The United States has around 160,000 troops in Iraq, officially under a United Nations mandate enacted after the U.S.-led liberation in 2003.

Earlier, Iraqi Kurdistan region leaders welcomed and urged US to create permanent military bases in Kurdistan autonomous region. Iraqi Kurds are the strongest allies the US has in the area.
www.ekurd.net In June, Iraqi President Jalal Talabani's son Qubad Talabani said having U.S. forces in Iraq would "spare the Kurdish people any forms of injustice," stressing that setting up a U.S. base in Iraq's Kurdistan region "is in favor of both the United States Kurdistan."

Iraq formally asked the United Nations on Monday to renew that mandate for a year until the end of 2008 but made clear it would not extend it beyond next year, and that the mandate could be revoked sooner at Iraq's request.

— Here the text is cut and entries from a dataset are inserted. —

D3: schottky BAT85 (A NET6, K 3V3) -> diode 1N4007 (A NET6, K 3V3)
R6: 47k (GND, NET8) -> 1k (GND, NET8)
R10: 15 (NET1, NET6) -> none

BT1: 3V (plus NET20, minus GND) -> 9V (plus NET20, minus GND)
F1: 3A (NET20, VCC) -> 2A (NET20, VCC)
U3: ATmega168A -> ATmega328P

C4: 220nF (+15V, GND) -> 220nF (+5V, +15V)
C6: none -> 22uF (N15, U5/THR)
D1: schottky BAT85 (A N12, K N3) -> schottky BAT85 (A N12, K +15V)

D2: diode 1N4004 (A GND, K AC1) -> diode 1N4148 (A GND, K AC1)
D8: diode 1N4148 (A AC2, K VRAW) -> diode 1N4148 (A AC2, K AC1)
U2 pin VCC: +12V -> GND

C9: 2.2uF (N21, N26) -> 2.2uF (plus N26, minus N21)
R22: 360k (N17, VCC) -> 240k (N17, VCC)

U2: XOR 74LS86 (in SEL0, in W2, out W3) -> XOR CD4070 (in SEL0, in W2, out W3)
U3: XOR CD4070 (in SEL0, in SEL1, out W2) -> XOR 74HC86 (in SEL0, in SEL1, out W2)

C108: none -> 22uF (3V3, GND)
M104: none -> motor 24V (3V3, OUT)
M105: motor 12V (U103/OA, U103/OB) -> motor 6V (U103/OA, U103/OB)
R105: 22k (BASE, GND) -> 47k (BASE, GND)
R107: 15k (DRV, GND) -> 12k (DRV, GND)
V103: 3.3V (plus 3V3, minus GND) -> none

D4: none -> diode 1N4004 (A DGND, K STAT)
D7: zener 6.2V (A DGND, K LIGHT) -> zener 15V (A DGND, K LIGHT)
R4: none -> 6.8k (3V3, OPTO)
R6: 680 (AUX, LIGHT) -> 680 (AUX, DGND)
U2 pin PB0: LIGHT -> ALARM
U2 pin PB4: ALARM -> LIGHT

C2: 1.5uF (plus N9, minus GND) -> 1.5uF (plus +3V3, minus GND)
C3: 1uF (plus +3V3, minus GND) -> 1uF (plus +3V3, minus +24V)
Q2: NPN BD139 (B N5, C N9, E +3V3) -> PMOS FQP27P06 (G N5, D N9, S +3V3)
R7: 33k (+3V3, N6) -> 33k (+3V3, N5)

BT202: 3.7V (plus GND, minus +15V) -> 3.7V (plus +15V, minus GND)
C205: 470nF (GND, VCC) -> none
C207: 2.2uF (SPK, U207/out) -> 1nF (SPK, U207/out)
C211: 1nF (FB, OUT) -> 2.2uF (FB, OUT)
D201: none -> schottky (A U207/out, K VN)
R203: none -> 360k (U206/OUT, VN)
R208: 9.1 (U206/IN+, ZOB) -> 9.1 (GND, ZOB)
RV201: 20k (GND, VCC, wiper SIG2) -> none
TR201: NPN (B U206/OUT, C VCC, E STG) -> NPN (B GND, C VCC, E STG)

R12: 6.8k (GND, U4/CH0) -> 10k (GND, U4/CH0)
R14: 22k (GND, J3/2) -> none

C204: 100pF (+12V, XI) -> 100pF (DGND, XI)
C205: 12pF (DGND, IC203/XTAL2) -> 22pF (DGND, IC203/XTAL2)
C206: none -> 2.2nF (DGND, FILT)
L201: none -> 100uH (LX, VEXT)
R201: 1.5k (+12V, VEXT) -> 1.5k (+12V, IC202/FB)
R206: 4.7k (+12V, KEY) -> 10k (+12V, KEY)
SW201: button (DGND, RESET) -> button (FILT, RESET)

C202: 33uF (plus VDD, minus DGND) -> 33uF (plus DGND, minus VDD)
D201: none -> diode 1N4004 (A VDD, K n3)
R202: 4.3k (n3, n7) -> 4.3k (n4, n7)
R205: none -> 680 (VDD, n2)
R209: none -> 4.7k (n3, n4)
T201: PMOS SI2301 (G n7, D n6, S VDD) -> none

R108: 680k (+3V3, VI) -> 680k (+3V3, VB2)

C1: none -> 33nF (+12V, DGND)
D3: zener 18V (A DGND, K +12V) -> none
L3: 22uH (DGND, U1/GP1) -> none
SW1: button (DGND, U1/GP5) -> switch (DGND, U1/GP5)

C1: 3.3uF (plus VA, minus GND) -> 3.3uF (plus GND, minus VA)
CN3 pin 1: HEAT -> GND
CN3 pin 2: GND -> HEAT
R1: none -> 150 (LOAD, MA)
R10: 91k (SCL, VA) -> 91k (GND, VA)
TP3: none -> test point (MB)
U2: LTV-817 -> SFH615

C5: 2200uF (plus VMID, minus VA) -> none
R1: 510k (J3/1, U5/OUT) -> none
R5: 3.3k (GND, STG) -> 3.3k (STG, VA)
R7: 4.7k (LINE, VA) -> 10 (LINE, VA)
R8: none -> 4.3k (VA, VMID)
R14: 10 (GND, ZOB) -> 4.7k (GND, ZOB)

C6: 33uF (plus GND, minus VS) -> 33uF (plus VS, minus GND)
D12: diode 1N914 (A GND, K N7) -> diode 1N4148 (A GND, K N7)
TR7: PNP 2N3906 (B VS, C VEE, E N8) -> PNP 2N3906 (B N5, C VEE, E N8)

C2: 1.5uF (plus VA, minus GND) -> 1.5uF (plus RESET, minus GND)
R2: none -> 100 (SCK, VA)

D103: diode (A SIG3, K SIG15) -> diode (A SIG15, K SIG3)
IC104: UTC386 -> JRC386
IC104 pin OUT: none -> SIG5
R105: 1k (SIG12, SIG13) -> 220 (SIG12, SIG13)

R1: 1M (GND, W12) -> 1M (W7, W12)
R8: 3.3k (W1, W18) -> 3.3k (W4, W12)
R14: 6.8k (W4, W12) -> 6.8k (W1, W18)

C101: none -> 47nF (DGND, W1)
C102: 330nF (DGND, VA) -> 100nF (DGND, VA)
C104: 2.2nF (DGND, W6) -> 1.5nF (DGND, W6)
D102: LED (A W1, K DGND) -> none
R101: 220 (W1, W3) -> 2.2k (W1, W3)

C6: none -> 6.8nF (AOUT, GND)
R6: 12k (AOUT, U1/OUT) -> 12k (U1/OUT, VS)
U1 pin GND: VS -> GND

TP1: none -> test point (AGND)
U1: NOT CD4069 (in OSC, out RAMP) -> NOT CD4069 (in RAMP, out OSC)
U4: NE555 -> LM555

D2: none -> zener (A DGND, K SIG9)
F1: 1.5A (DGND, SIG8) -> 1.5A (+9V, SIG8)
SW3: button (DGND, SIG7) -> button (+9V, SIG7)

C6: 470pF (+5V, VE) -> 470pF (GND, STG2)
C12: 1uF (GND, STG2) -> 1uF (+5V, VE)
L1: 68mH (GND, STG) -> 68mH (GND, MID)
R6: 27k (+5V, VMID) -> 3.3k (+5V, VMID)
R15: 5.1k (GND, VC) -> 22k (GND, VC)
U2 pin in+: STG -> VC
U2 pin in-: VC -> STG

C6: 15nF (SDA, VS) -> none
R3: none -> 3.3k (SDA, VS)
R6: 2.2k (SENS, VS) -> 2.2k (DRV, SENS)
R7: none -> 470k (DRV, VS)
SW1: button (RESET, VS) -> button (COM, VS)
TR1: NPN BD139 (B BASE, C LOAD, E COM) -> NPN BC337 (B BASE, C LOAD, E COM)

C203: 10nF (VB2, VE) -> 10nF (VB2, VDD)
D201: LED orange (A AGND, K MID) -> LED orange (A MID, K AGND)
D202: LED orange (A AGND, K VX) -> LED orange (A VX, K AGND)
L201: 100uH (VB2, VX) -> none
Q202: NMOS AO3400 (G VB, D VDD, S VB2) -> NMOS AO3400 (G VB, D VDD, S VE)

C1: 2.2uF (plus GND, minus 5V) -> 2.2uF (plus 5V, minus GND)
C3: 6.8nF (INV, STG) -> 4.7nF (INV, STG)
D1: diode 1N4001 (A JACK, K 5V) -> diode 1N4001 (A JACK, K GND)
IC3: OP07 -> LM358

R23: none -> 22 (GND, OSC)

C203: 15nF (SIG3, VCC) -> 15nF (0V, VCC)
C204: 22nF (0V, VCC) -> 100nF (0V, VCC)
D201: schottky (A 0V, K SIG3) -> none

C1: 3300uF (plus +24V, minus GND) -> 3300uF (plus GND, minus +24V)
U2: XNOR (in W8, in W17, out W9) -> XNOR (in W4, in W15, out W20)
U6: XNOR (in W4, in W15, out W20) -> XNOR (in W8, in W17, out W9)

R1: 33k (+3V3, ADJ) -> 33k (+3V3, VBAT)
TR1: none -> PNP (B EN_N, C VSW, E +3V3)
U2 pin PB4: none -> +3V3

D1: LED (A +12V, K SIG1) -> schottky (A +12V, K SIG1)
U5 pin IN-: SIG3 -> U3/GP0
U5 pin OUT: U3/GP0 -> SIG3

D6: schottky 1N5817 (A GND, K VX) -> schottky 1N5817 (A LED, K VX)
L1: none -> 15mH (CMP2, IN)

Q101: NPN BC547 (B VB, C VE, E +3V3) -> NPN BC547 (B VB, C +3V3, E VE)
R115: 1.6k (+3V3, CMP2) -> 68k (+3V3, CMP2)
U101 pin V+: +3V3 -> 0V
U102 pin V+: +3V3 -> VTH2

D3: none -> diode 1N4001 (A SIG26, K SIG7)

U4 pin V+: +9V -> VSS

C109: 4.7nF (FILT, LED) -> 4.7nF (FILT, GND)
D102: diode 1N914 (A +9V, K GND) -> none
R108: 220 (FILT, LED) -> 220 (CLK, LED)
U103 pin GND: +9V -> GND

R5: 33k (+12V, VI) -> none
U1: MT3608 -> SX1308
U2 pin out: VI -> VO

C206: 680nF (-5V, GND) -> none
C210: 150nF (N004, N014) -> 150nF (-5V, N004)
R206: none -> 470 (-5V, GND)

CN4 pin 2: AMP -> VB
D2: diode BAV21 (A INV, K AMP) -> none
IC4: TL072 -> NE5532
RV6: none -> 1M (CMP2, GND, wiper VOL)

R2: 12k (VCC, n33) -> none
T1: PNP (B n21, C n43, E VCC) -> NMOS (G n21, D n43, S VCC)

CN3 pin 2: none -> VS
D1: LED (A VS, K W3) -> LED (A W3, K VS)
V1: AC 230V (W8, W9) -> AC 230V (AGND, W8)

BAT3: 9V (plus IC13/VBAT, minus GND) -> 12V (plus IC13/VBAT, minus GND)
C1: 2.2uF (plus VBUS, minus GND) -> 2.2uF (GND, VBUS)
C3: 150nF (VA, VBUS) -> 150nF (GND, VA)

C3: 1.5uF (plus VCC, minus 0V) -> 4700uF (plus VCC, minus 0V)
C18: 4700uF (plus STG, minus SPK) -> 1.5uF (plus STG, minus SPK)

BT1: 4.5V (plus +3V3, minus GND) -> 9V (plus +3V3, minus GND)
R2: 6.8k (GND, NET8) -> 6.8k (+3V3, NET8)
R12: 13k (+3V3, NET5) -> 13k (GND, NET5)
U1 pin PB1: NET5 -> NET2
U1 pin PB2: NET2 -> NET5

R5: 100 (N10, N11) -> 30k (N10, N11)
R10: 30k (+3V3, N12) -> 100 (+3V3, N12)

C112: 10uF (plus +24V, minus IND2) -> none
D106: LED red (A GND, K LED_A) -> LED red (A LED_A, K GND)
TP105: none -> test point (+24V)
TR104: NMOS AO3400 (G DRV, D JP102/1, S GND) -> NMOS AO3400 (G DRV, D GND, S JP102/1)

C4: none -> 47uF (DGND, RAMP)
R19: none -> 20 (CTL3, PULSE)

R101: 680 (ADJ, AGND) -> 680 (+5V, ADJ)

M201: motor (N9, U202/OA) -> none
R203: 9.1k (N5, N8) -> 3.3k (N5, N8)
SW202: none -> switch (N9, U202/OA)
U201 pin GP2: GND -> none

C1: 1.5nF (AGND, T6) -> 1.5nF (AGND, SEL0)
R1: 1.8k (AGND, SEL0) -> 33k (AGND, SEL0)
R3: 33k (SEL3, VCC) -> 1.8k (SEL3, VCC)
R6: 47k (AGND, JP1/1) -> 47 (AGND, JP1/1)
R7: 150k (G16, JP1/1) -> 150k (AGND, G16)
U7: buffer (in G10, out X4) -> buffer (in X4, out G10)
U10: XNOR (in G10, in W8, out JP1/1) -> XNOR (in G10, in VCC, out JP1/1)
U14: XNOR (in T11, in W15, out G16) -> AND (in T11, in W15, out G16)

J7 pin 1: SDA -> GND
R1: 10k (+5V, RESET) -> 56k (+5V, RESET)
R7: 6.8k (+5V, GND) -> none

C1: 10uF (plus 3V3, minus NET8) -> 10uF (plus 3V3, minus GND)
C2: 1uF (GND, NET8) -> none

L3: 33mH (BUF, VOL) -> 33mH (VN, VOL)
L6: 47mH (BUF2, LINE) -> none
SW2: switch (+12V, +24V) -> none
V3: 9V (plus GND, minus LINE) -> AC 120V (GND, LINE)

U.S. President George W. Bush and Iraqi Prime Minister Nuri al-Maliki signed a "declaration of principles" last month agreeing to friendly long-term relations, but arrangements for U.S. troops to stay beyond next year have yet to be negotiated.

Iraq has become less violent in recent months after Bush sent an extra 30,000 troops to the country. Washington intends to reduce its force by more than 20,000 by June 2008, and is expected to decide in March on force levels beyond that date.

U.S. commanders say al Qaeda Sunni Arab militants remain a serious threat, especially in the north of the country.
www.ekurd.net Last week an al Qaeda-linked group threatened a wave of new attacks.

On Tuesday, a suicide bomber blew up a car bomb at a checkpoint in a heavily guarded affluent west Baghdad neighbourhood near the homes of former interim Prime Minister Iyad Allawi and the leader of a small Sunni Arab party.

Two people were killed and 12 wounded in the attack. Neither politician was at their homes at the time.

The head of Iraq's largest mental hospital was killed by gunmen in a drive-by shooting late on Monday, the latest in a wave of attacks on medical experts that has caused an exodus of many of Iraq's most skilled doctors.